What might be the one silver lining in this whole racial discomfort thing? Cheap oxtails and pork bones were among the items available at the market. We snagged a few packs of oxtails from the ethnic department of the supermarket for a fraction of the price of Asian grocers, where this kind of food is sold at a premium. You can see some bone-in beef shanks in the images since we added them. Why is this happening? (What’s the point?)

This version of Braised Oxtails is slightly different from the one I originally shared on the blog, but it’s just as delicious and takes fewer ingredients (we leave out the more intense flavors of cloves and star anise). What do we, the self-declared non-cliched ABC kids, do when we discover that it is significantly saucier?

That being said, these Braised Oxtail Noodles are a must-try. The meat is delicate and has that beautiful chewy collagen texture that comes from bone, not fat, and the sauce coats the noodles perfectly. Scallions give this dish an extra kick of flavor, making it a great lunch or dinner option.

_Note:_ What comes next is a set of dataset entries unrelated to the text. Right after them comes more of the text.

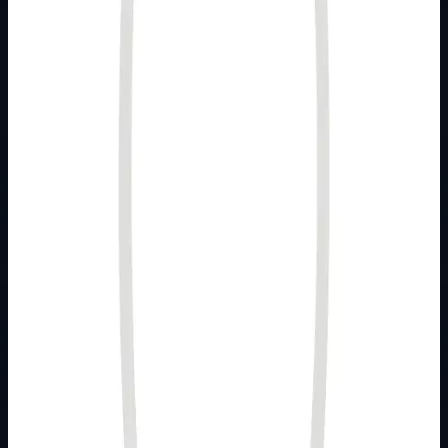
Brend
Brand nije naveden
Kategorija
PODŽBUKNI PROGRAM
Podkategorija
STATUS
Način prikaza
Prezentacijski prikaz bez cijena, košarice, zaliha i
kupovine.
Kratak pregled
Broj artikla: 14.03.355 Cijena u EUR: 0.46 € Ugradnja:
Koristiti za montažu na mehanizme sa ukrasnim okvirom
ugrađene u zid u montažnu kutij…
Dostupno za kupnju u internetskoj trgovini Živić-
Elektro
Kupovina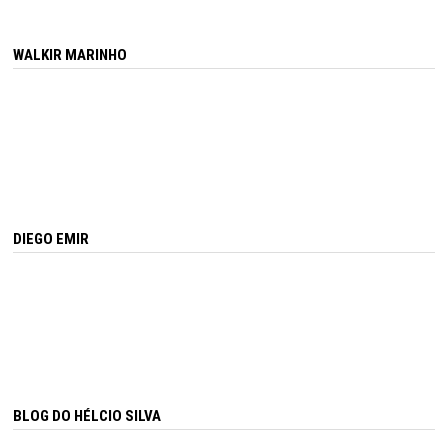
WALKIR MARINHO
DIEGO EMIR
BLOG DO HÉLCIO SILVA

  • 3 pounds of oxtails and/or bone-in beef shank
  • 1 tbsp. of oil
  • 5 cloves of garlic
  • 1/4 cup of mirin (shaoxing wine, or dry sherry)
  • 3 tbsp. of soy sauce
  • 2 tbsrp of dark soy sauce
  • 3 bay leaves
  • 1 tsp. of sugar
  • 3 cups of water
  • 1 pound of fresh ramen noodles
  • 1 scallion (sliced)


  1. Drain and pat dry the oxtails or beef shanks. Using a medium-high heat, brown the meat on all sides in a pot of oil. Soy sauces come in various flavors, including light and dark, each with its own unique set of seasonings.
  2. Simmer for a few minutes after it has been brought to a boil on high heat. Take out the pot from the heat when the meat is falling from the bone, and the sauce has thickened. Observe it as it simmers and, if necessary, add additional water to keep it from sticking.
  3. Serve with oxtails and noodles cooked according to package directions. Add scallions to the top.